她絕不可能相信永昌侯會在這麽短的時間內受傷。
她的人分明看於清檀往冷宮這個方向走來了。
喬煜不甘示弱的冷哼一聲,“皇後娘娘是在質疑本侯是假受傷麽?”
“不知永昌侯是如何受傷的?又是何時受傷的?”皇後問。
聽了皇後責問的聲音,就連趙襟敞也注意到了這邊。
“永昌侯受傷了?”趙襟敞疑惑的問?
喬煜微微低垂著頭,誰也看不清他眼底的那抹一閃而逝的精光,“回陛下,這點小傷,奈何不了臣。”
說著,喬煜將手往身後藏了藏。
皇後越發覺得他有問題,“永昌侯是真受傷還是假受傷,恐怕也就隻有他自己清楚吧。”
“不知皇後娘娘,是何意思。”喬煜背起手,目光微冷。
皇後冷笑一聲,“剛剛本宮的人稱見到了侯爺夫人往冷宮這邊走了過來,不知你們作何解?”
“皇後娘娘莫要血口噴人,本侯的妻子雖然外出了一會兒,不過她很快就回來了,若是不信,皇後可以問問其他人。”
皇後遲疑了一會兒,轉眼便問身旁的一些大臣們,“你們可有見到永昌侯夫人?”
許多人紛紛搖頭,“回皇後,咱們未曾注意。”
雖說他們的確未曾注意,不過兩頭的人他們也都不敢得罪。
一邊是難纏的大爺,一邊是‘太子的親娘’。
但未來的事情誰也預料不到,這皇後近來脾氣和性格皆為怪異,竟然公然對付朝廷大臣,他們有些懷疑陛下會不會當真將皇位傳給太子。
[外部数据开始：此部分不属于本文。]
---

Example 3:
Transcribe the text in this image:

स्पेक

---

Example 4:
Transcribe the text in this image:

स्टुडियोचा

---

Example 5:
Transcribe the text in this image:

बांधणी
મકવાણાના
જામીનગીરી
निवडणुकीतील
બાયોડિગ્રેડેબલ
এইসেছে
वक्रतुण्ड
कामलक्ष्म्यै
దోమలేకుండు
畢竟要說有德,太子也沒多少,才就更別說了,如今的太子沒有一點自己的主見,底下的人說什麽他便去做什麽,一切都有皇後在背後替他打點著。
聽了他們的話,皇後麵色有些難看。
雖然她知道朝中許多大臣都忌憚喬煜,卻也沒想到這些人竟然將她都不放在眼裏。
氣悶的皇後冷哼一聲,“永昌侯,本宮是知道你有些本事,你若當真想證明你夫人沾染的血跡不是她們的,你便將傷口揭開來,讓本宮和陛下看看!”
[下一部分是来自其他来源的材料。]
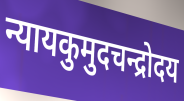
न्यायकुमुदचन्द्रोदय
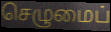
செழுமைப்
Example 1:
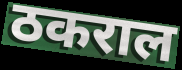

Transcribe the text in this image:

ठकराल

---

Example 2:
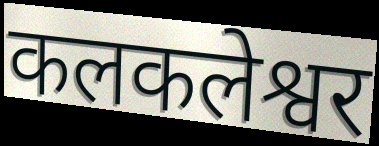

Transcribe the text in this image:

कलकलेश्वर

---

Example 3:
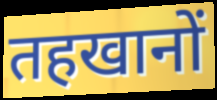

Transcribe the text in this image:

तहखानों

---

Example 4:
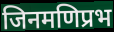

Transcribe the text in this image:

जिनमणिप्रभ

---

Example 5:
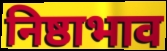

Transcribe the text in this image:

निष्ठाभाव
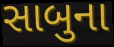
સાબુના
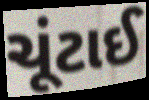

“若臣揭開傷口,皇後若猜測錯了,那今日之事,臣必當替本侯夫人討一口氣,臣自娶她後便答應過她不會讓她受委屈的,今日皇後娘娘僅憑別人的片麵之詞就讓臣當眾揭開傷口,還當眾指責臣的娘子來了冷宮,若皇後娘娘當真讓本侯的夫人受了委屈,那這筆賬臣該找誰?”
聽了喬煜的話,皇後並未多想,隻道喬煜在誆她,“若她當真沒來冷宮,本宮自當賠禮。”
隨著皇後的話落,喬煜揭開了胳膊上的絲帕,一道明顯已經凝固的傷疤赫然停留在胳膊上。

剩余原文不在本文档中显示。